According to the course description below, what is the benefit of spending a large share of lab time in the microcomputer lab?

## Text segment
######

ITEC 108: Introduction to Game Development.

Credit Hours: (3) Two hours lecture; two hours laboratory

An introduction to problem solving and programming in the context of game development.  Topics follow the framework laid out by the International Game Developers Association (IDGA) and will touch on each of the core topics:  Games and Society, Game Design, Game Programming, Visual Design, Audio Design, Interactive Storytelling, Game Production, and  Business of Gaming.

 

Detailed Description of Content of Course

 Topics include:

1. Critical Game Studies - Criticism, Analysis & History of electronic and non-electronic games.

2. Games and Society - Understanding how games reflect and construct individuals and groups, as well as how games reflect and are constructed by individuals and groups.

3. Game Design - Principles and methodologies behind the rules and play of games.

4. Game Programming - Aspects of traditional computer science and software engineering – modified to address the technical aspects of gaming.

5. Visual Design - Designing, creating and analyzing the visual components of games.

6. Audio Design - Designing and creating sound and sound environments.

7. Interactive Storytelling - Traditional storytelling and the challenges of interactive narrative.

8. Game Production - Practical challenges of managing the development of games.

9. Business of Gaming - Economic, legal and policy aspects of games.

 

Detailed Description of Conduct of Course

Concepts of game development are covered in the lecture portion of the course.  These concepts are reinforced by the programs and critiques that the students write.  A significant portion of the lab time is spent in the microcomputer lab.  This provides the opportunity for close contact between the student and the instructor while the student is designing and implementing games and writing critiques.  The lab time may also be used to cover specific design details.

 

Goals and Objectives of the Course

Students who complete the course will be able to:

1. Articulate a brief history of video games, covering the evolution of the major genres, platforms, publishers, and developers of the last several decades.

2. Describe the sociology of games, including audience demographics, societal reactions to sex and violence, and the emergence of online communities.

3. Explain ludology – the academic study of games – including the issues and individuals central to this rapidly growing field.

4. Explain the theories, processes, and design considerations that form the foundation of game creation.

5. Describe the nature of fun, including ideas such as game structure, game flow, and the role of choice in generating an entertaining interactive experience.

######

## Data entries
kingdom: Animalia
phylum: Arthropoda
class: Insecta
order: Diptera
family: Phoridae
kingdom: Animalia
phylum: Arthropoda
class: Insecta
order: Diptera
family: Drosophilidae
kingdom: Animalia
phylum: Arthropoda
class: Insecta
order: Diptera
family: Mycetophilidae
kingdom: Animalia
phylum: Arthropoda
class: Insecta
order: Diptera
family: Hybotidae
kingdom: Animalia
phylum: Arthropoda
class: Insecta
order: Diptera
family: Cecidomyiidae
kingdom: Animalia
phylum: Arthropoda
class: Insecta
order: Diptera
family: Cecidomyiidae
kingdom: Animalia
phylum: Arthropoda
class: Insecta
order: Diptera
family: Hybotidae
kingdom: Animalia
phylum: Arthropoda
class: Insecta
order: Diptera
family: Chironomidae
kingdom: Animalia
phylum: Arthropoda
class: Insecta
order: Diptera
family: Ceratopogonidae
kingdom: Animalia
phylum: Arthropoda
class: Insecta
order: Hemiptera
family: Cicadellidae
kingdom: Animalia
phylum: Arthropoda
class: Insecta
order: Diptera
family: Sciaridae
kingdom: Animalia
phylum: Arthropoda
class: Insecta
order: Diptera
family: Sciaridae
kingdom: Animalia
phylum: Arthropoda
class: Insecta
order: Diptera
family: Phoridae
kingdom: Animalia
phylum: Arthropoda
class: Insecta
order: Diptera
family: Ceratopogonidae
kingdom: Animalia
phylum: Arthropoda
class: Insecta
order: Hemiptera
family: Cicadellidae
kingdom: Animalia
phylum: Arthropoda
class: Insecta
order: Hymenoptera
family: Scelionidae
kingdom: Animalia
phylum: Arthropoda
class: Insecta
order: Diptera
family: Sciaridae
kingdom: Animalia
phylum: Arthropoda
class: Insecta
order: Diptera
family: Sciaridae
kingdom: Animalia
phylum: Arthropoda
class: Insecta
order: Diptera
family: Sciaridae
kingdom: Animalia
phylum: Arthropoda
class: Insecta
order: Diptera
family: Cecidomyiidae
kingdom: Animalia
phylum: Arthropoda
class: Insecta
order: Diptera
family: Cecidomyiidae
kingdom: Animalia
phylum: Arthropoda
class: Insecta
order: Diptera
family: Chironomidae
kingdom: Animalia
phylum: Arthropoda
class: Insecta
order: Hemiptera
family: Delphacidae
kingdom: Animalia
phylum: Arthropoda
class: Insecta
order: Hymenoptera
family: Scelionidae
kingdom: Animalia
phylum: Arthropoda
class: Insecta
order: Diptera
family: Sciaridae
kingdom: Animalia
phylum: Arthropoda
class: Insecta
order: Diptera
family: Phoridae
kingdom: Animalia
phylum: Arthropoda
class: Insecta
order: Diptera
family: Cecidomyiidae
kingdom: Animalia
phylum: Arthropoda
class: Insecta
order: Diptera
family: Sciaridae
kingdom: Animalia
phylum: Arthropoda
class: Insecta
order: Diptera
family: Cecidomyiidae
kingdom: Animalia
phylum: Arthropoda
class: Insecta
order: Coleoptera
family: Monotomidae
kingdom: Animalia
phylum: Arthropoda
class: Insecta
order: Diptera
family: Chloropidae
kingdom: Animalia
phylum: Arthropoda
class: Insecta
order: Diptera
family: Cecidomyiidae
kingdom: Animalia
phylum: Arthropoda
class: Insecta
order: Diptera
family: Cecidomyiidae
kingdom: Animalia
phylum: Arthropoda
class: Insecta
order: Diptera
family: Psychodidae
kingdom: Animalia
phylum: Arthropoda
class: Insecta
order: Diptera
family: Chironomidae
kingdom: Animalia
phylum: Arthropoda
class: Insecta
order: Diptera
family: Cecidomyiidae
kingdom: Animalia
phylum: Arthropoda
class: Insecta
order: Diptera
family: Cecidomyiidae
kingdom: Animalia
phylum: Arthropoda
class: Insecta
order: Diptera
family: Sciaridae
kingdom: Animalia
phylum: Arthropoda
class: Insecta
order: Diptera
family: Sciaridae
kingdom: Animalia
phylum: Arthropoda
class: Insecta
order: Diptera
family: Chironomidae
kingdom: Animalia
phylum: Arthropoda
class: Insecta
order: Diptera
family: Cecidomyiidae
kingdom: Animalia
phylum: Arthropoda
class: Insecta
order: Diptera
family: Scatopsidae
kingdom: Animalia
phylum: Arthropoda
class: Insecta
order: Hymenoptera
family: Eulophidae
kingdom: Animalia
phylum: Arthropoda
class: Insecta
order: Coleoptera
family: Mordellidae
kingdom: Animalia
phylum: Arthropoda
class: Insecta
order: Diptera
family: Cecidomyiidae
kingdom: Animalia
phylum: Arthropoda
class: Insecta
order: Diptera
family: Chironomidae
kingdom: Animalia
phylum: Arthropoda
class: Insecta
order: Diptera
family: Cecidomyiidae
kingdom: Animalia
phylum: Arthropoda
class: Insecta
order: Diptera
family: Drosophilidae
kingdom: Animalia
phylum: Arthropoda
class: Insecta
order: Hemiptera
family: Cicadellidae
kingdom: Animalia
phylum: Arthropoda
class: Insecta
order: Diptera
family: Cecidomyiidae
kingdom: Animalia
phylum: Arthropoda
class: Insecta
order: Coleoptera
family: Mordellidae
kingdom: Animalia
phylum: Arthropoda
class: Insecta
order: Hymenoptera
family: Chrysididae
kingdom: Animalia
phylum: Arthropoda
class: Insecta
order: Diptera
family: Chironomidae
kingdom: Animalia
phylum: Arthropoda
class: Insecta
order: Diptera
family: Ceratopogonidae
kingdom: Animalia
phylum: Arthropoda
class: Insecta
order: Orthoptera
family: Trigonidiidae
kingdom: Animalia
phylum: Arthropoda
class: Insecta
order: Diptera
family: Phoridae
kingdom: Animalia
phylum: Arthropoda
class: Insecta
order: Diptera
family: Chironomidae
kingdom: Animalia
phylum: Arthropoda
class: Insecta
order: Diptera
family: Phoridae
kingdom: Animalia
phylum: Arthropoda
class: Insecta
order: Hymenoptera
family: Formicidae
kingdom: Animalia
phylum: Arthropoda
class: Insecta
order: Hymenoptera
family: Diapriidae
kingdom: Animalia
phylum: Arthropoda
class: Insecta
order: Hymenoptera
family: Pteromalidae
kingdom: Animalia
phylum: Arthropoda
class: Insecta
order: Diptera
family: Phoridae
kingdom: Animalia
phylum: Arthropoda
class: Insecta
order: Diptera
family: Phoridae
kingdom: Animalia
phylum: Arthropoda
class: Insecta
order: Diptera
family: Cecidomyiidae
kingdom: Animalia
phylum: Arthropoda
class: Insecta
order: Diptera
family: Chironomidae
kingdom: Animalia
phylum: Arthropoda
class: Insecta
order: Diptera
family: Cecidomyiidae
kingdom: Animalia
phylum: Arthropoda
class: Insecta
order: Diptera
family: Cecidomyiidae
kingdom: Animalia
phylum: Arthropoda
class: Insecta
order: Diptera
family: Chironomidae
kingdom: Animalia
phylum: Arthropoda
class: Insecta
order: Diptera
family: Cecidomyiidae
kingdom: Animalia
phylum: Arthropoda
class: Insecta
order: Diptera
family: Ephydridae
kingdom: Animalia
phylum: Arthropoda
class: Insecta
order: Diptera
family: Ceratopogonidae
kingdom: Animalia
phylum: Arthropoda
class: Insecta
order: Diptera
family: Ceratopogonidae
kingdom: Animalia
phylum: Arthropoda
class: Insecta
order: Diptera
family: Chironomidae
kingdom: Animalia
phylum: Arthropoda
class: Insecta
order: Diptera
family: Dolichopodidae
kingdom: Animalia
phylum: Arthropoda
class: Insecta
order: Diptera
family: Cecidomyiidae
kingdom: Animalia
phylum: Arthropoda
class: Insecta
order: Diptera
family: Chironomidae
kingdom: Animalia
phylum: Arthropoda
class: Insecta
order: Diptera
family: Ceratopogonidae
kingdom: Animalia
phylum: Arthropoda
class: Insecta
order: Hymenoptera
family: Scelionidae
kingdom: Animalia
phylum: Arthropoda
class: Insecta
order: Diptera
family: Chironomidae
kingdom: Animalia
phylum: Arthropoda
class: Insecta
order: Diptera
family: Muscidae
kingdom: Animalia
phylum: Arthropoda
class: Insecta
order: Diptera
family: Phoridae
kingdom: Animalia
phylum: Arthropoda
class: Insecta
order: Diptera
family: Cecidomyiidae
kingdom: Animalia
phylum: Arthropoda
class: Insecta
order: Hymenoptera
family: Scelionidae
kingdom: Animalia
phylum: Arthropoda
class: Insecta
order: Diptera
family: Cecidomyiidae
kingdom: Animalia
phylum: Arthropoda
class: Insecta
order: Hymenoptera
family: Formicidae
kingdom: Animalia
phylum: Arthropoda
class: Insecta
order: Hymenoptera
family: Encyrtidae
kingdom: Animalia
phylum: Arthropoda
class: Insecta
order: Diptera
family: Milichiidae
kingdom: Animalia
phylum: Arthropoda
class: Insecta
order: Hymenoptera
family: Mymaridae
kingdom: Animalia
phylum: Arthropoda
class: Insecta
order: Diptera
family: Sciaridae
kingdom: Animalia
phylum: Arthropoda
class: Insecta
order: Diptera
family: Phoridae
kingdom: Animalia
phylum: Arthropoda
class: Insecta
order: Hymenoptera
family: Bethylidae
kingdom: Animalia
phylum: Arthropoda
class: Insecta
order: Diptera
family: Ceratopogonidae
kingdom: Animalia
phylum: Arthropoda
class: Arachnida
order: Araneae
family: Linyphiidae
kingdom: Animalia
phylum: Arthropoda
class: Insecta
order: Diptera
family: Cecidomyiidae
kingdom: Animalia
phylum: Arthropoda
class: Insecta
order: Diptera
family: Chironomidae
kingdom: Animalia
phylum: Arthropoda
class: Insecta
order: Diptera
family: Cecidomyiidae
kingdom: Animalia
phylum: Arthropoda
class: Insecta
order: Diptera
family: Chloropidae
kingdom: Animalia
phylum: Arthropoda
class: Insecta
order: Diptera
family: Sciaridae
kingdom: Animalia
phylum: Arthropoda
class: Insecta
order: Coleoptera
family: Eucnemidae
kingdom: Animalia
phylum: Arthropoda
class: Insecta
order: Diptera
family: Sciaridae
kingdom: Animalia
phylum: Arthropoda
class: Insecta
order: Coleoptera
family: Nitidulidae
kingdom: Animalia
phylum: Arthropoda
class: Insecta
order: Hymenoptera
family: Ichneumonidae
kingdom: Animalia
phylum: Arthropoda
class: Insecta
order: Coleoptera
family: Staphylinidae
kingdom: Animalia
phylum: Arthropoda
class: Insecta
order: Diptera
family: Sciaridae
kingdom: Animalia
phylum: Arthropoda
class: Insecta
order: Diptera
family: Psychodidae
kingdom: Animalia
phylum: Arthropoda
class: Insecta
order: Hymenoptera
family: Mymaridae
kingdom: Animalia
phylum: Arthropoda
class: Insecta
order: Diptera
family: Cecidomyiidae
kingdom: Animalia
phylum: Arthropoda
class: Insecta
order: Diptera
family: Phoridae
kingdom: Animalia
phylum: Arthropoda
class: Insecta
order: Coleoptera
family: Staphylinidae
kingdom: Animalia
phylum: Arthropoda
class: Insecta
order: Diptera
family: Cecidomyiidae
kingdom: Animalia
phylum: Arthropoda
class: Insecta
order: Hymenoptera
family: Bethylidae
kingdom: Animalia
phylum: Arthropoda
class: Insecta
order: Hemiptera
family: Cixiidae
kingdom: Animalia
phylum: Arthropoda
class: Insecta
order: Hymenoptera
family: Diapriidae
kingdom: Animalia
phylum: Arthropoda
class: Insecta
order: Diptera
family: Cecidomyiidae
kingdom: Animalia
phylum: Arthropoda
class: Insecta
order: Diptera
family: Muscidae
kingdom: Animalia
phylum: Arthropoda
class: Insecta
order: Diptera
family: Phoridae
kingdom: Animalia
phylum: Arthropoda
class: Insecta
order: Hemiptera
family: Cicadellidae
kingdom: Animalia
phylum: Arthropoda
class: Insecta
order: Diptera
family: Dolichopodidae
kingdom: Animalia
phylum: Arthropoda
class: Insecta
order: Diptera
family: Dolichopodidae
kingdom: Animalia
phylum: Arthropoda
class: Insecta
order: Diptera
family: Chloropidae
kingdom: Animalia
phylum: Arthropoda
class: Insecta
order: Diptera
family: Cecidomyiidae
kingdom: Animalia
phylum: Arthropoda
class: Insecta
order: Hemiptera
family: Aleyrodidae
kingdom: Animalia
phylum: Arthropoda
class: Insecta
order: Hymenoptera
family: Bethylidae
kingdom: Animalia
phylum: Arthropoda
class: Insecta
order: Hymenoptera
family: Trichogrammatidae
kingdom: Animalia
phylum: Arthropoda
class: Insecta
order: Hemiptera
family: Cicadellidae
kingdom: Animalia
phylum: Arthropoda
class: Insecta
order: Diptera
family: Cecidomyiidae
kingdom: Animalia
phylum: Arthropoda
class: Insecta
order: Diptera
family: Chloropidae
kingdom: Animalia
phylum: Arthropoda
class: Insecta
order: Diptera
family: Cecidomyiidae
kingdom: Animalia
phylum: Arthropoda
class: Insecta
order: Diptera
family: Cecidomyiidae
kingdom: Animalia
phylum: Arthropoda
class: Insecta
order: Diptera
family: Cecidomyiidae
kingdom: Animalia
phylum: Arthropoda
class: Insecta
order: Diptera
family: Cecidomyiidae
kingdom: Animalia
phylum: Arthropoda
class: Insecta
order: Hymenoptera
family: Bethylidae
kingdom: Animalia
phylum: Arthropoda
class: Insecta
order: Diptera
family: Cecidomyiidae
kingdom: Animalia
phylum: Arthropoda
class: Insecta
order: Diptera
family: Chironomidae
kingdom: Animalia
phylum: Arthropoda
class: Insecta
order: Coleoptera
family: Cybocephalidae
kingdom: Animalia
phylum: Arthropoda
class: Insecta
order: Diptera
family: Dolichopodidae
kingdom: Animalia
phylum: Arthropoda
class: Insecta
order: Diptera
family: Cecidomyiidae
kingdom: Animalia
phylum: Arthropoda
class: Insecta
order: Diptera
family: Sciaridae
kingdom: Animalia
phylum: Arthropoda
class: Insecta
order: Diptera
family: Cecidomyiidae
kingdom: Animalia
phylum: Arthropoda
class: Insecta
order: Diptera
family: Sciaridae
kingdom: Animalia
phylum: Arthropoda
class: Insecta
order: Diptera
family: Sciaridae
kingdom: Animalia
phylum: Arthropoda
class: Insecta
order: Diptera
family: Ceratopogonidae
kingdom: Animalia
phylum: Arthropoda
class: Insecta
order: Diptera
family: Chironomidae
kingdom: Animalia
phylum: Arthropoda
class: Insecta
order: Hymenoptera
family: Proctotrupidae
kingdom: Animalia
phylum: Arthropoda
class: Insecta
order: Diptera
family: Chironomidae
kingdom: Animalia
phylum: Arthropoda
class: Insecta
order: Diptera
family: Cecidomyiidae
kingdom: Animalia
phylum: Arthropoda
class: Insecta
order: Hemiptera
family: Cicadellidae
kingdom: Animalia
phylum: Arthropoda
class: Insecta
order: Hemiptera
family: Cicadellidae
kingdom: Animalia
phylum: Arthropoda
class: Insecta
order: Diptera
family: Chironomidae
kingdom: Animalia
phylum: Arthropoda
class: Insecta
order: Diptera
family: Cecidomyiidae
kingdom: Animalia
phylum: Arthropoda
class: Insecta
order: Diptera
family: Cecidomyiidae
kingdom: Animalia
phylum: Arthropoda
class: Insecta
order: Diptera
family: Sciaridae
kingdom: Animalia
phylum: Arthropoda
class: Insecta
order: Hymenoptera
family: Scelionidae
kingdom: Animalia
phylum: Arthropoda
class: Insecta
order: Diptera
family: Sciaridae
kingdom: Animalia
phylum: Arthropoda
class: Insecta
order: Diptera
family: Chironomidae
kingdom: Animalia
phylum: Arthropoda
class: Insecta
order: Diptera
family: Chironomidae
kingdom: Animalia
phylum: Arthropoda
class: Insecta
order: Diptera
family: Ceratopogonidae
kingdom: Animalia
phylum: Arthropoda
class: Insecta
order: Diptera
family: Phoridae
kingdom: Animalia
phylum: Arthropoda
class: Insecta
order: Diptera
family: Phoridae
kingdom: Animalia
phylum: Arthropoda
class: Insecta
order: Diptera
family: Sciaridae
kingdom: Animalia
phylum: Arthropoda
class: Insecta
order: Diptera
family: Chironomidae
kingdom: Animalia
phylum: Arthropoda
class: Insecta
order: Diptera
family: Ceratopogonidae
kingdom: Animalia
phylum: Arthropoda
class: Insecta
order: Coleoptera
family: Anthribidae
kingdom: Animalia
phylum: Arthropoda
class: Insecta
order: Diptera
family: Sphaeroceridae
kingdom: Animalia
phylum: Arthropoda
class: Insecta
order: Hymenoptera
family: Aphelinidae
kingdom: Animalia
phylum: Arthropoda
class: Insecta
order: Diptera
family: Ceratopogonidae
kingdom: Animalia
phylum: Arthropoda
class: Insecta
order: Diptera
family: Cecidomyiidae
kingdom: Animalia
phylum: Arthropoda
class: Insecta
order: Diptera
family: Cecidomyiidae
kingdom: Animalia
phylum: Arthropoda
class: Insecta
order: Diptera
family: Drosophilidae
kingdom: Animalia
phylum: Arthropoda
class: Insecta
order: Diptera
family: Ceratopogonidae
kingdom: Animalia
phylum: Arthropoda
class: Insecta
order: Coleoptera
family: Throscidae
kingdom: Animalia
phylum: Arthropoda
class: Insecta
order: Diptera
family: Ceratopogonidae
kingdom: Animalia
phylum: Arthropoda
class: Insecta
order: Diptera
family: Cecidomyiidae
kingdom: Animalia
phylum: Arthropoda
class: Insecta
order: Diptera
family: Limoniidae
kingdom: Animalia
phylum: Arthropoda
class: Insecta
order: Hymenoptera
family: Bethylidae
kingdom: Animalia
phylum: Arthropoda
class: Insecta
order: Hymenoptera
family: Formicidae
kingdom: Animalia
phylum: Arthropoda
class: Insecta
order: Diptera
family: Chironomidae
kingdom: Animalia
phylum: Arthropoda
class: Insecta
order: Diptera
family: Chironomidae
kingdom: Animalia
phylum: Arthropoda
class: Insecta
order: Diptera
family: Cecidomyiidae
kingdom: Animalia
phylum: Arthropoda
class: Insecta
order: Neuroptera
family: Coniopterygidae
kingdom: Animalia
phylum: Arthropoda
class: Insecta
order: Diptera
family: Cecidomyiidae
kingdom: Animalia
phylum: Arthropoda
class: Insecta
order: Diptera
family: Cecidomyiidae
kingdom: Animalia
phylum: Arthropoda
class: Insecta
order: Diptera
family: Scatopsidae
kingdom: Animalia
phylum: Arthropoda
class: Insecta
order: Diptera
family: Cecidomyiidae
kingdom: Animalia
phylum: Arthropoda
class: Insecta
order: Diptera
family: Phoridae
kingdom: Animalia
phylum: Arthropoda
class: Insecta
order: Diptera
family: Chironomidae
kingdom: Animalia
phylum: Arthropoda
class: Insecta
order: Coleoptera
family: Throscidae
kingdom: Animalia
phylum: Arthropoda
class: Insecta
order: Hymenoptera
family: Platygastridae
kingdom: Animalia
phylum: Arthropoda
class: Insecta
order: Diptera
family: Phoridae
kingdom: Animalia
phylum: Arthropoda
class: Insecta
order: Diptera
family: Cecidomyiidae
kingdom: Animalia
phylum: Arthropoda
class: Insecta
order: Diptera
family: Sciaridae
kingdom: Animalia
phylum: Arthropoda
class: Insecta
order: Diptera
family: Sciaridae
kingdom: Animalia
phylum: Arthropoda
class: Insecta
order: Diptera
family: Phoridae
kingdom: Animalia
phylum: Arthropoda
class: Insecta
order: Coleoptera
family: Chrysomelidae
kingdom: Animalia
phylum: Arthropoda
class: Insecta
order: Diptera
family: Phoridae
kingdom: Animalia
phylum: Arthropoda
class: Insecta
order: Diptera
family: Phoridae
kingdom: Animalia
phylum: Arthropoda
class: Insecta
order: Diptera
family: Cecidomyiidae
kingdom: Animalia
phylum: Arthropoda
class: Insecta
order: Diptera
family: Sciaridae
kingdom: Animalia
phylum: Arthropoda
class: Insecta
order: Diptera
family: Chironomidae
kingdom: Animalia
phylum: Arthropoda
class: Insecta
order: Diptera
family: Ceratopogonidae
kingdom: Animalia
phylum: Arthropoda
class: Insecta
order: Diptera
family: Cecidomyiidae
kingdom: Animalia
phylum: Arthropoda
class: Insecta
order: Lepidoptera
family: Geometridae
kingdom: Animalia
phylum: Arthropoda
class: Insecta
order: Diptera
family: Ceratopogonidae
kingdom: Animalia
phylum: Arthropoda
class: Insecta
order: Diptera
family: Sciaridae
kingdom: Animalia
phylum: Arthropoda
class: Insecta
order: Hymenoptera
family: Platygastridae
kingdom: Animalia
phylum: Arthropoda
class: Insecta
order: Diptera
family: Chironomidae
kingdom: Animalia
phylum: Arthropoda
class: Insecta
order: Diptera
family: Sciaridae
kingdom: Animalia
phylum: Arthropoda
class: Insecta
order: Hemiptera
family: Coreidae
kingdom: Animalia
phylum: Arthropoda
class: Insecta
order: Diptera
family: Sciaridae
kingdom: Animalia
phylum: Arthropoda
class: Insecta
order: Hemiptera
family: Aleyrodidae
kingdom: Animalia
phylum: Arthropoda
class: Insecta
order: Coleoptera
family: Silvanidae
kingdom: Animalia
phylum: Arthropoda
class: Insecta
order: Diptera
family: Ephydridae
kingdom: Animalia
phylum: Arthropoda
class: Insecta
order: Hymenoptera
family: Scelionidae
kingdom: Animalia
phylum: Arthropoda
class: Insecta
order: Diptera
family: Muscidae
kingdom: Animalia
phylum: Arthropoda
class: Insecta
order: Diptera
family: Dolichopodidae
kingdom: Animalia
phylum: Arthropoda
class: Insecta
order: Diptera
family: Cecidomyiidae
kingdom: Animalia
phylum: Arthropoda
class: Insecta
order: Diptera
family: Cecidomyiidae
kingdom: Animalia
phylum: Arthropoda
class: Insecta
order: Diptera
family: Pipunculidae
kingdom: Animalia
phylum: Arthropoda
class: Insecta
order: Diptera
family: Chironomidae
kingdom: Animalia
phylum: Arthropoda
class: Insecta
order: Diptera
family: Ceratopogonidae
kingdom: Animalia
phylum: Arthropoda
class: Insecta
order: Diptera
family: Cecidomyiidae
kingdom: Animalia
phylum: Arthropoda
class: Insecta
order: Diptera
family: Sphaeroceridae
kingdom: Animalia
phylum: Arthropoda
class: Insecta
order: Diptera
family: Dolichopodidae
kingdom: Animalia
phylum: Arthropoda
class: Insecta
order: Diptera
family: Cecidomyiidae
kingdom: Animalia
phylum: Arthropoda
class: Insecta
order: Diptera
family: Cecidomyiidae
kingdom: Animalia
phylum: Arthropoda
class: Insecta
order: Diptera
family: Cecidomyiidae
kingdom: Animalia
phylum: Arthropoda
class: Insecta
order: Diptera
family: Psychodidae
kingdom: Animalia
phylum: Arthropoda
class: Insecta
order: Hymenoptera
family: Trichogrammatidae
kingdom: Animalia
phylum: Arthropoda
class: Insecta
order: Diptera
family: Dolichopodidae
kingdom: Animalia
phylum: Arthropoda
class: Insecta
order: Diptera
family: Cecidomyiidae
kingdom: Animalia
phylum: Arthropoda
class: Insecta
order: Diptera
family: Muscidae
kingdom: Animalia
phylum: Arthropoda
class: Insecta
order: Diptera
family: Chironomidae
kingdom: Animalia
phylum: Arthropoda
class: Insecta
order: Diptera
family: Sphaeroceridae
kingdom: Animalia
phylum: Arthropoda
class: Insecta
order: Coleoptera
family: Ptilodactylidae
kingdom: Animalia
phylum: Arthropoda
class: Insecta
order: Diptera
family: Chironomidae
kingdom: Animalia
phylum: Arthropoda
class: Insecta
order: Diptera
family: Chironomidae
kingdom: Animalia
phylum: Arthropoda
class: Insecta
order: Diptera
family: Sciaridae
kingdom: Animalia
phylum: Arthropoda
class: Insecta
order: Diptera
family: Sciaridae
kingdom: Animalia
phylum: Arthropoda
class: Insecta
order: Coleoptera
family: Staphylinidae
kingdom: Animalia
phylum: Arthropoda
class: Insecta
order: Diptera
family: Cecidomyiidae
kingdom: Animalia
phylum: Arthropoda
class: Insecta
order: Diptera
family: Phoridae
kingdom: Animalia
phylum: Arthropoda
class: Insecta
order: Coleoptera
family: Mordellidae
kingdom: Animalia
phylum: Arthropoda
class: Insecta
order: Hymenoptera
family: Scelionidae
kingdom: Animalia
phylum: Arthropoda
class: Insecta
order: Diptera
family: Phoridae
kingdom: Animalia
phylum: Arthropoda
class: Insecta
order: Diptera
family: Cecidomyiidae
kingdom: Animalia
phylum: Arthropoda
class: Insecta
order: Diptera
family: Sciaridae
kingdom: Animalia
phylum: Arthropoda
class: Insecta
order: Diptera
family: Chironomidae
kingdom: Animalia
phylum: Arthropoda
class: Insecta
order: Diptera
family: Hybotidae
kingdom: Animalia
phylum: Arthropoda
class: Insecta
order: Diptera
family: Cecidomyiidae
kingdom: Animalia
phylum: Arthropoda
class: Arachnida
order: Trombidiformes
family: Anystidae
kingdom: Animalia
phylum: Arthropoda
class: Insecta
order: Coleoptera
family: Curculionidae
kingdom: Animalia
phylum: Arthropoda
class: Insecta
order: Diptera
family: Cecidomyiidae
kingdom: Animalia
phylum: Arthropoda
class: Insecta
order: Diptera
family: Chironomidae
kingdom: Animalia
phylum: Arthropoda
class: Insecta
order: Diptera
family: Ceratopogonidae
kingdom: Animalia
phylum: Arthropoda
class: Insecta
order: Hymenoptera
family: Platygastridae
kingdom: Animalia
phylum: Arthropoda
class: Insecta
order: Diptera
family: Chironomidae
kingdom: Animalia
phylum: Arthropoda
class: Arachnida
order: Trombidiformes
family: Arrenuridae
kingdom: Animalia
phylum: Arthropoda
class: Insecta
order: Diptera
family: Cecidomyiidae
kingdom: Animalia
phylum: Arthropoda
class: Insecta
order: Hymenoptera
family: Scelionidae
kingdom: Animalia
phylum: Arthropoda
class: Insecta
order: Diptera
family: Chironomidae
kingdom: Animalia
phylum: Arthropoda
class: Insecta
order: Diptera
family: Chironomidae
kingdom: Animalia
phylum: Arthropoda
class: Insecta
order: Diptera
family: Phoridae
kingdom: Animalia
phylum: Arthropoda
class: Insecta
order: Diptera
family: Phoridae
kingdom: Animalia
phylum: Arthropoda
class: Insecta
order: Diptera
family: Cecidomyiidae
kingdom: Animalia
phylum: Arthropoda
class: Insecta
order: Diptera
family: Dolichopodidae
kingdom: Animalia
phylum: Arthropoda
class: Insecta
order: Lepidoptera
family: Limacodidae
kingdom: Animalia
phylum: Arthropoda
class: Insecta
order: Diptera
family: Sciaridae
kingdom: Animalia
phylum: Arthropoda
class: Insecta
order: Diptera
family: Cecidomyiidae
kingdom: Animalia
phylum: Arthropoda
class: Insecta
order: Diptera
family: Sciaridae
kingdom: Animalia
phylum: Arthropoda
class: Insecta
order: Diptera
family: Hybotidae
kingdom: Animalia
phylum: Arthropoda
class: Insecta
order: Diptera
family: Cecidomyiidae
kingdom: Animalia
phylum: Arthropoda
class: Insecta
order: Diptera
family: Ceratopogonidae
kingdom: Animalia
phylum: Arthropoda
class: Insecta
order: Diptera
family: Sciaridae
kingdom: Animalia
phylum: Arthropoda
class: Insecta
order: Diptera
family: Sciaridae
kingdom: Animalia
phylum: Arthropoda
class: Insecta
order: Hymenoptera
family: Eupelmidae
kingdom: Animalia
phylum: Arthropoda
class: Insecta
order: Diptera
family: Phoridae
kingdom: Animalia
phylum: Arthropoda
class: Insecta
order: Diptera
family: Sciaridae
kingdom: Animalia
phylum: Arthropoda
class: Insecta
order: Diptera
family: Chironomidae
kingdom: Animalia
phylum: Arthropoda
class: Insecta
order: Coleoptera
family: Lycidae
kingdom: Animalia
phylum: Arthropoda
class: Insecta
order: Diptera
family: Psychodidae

######

## Answer
It gives the student close contact with the instructor while designing and implementing games and writing critiques.